** Opening Data for processing block **

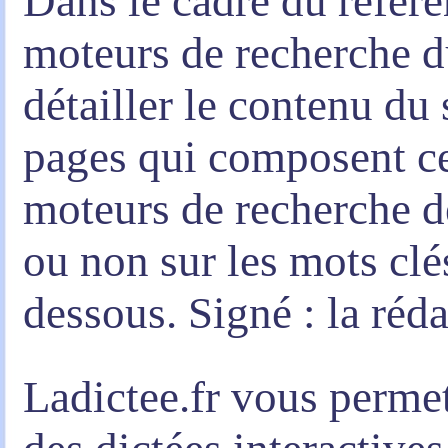
Dans le cadre du référe
moteurs de recherche 
détailler le contenu du s
pages qui composent ce
moteurs de recherche d
ou non sur les mots clé
dessous. Signé : la réd
Ladictee.fr vous permett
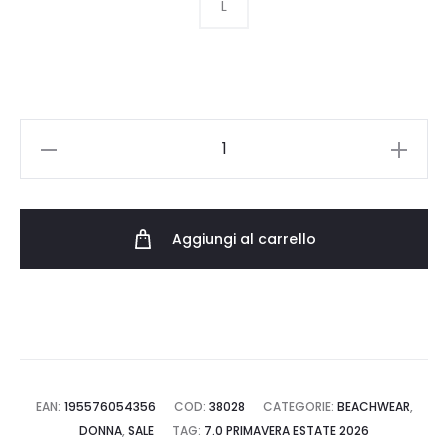
era:
è:
L
143.00 €.
85.80 €.
POLO
RALPH
LAUREN
BOYFRIEND
Aggiungi al carrello
SHORT
21664580.MRN
quantità
EAN:
195576054356
COD:
38028
CATEGORIE:
BEACHWEAR
,
DONNA
,
SALE
TAG:
7.0 PRIMAVERA ESTATE 2026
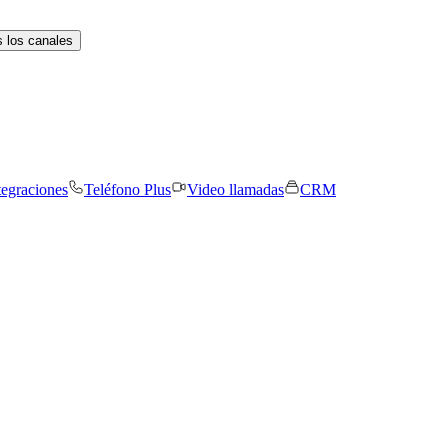
 los canales
tegraciones
Teléfono Plus
Video llamadas
CRM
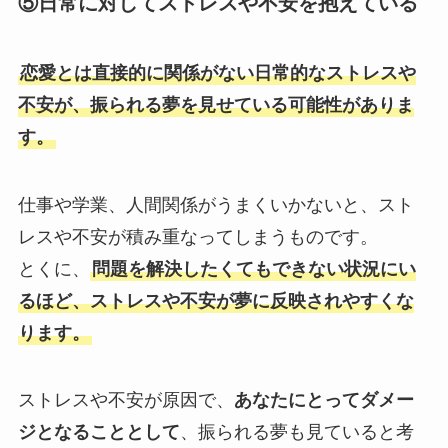
⑤日常に対してストレスや不安を抱えている
恋愛とは直接的に関係がない日常的なストレスや
不安が、振られる夢を見せている可能性がありま
す。
仕事や学業、人間関係がうまくいかないと、スト
レスや不安が積み重なってしまうものです。
とくに、
問題を解決したくてもできない状況にい
るほど、ストレスや不安が夢に反映されやすくな
ります。
ストレスや不安が原因で、
あなたにとってダメー
ジとなることとして
、振られる夢も見ていると考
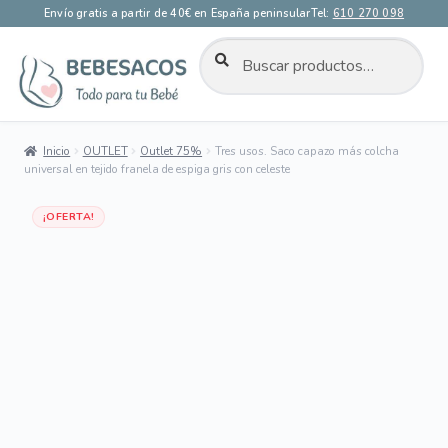
Envío gratis a partir de 40€ en España peninsular
Tel:
610 270 098
BUSCAR
Buscar
por:
Ir
Ir
a
al
la
contenido
Inicio
OUTLET
Outlet 75%
Tres usos. Saco capazo más colcha
navegación
universal en tejido franela de espiga gris con celeste
OUTLET 75%
¡OFERTA!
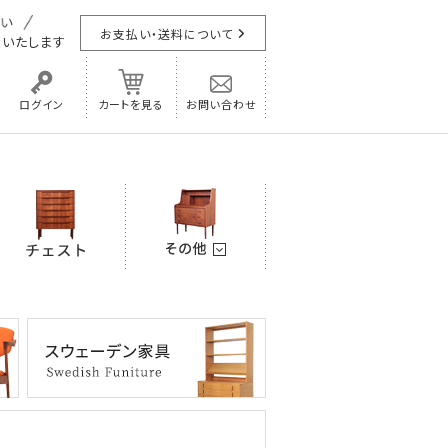
お支払い・送料について
担
いたします
ログイン
カートを見る
お問い合わせ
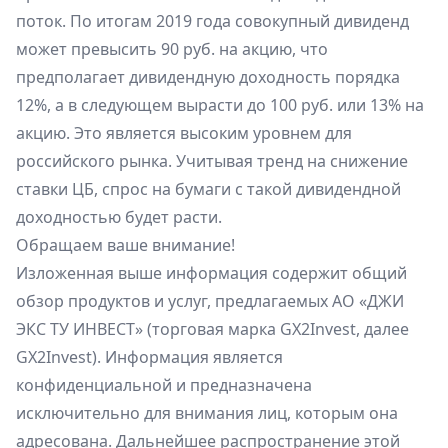
поток. По итогам 2019 года совокупный дивиденд
может превысить 90 руб. на акцию, что
предполагает дивидендную доходность порядка
12%, а в следующем вырасти до 100 руб. или 13% на
акцию. Это является высоким уровнем для
российского рынка. Учитывая тренд на снижение
ставки ЦБ, спрос на бумаги с такой дивидендной
доходностью будет расти.
Обращаем ваше внимание!
Изложенная выше информация содержит общий
обзор продуктов и услуг, предлагаемых АО «ДЖИ
ЭКС ТУ ИНВЕСТ» (торговая марка GX2Invest, далее
GX2Invest). Информация является
конфиденциальной и предназначена
исключительно для внимания лиц, которым она
адресована. Дальнейшее распространение этой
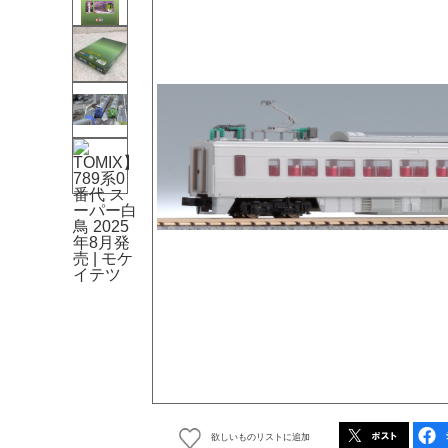
欲しいものリストに追加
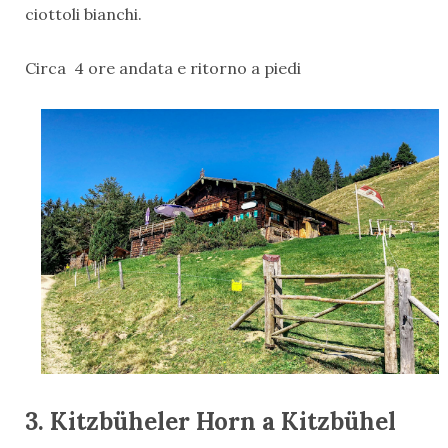
ciottoli bianchi.
Circa 4 ore andata e ritorno a piedi
3. Kitzbüheler Horn a Kitzbühel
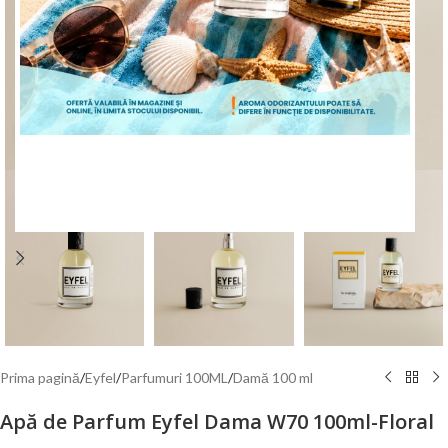
Mărește poza
ÎNCEPE CUMPĂRĂTURILE
Prima pagină
/
Eyfel
/
Parfumuri 100ML
/
Damă 100 ml
Apă de Parfum Eyfel Dama W70 100ml-Floral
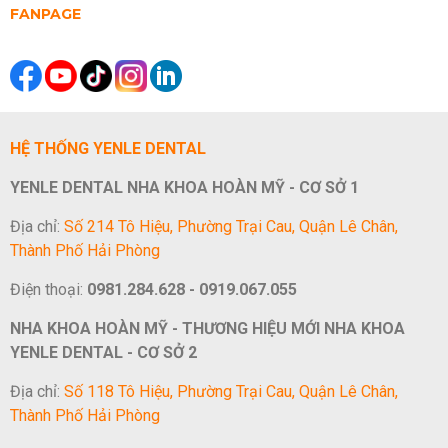
FANPAGE
HỆ THỐNG YENLE DENTAL
YENLE DENTAL NHA KHOA HOÀN MỸ - CƠ SỞ 1
Địa chỉ:
Số 214 Tô Hiệu, Phường Trại Cau, Quận Lê Chân,
Thành Phố Hải Phòng
Điện thoại:
0981.284.628 - 0919.067.055
NHA KHOA HOÀN MỸ - THƯƠNG HIỆU MỚI NHA KHOA
YENLE DENTAL - CƠ SỞ 2
Địa chỉ:
Số 118 Tô Hiệu, Phường Trại Cau, Quận Lê Chân,
Thành Phố Hải Phòng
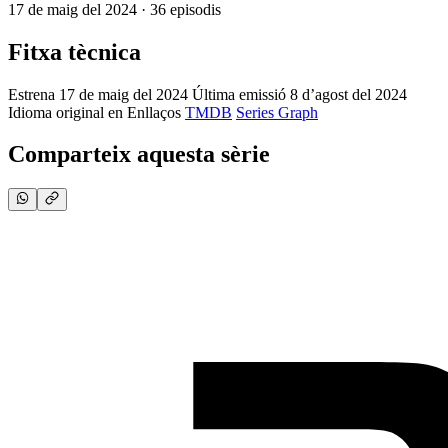
17 de maig del 2024 · 36 episodis
Fitxa tècnica
Estrena
17 de maig del 2024
Última emissió
8 d’agost del 2024
Idioma original
en
Enllaços
TMDB
Series Graph
Comparteix aquesta sèrie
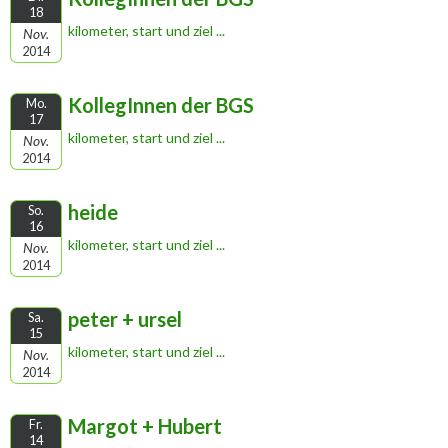
18
kilometer, start und ziel ...
Nov.
2014
KollegInnen der BGS
Mo.
17
kilometer, start und ziel ...
Nov.
2014
heide
So.
16
kilometer, start und ziel ...
Nov.
2014
peter + ursel
Sa.
15
kilometer, start und ziel ...
Nov.
2014
Margot + Hubert
Fr.
14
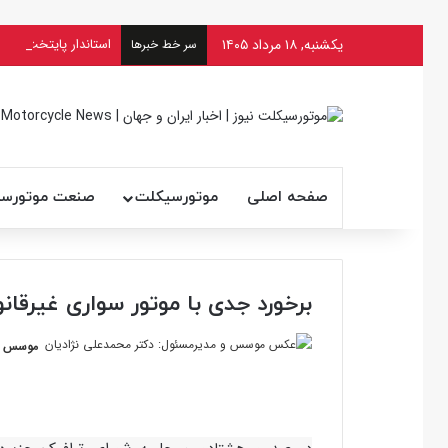
یکشنبه, ۱۸ مرداد ۱۴۰۵
سر خط خبرها
صفحه اصلی
موتورسیکلت
صنعت موتورس
برخورد جدی با موتور سواری غیرقان
موسس و 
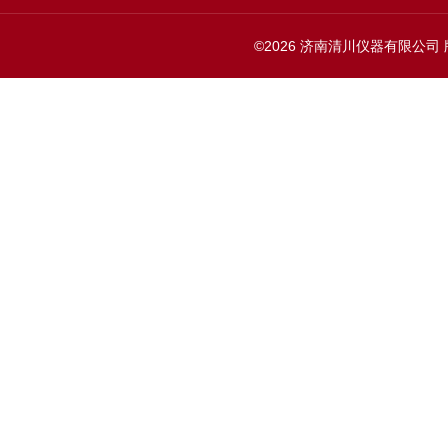
©2026 济南清川仪器有限公司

** Closing Data for processing block **

Goal of the exercise
Locate every line in the records above that contains the string "Trại" and copy each one.

Your solution
Số 214 Tô Hiệu, Phường Trại Cau, Quận Lê Chân,
Số 118 Tô Hiệu, Phường Trại Cau, Quận Lê Chân,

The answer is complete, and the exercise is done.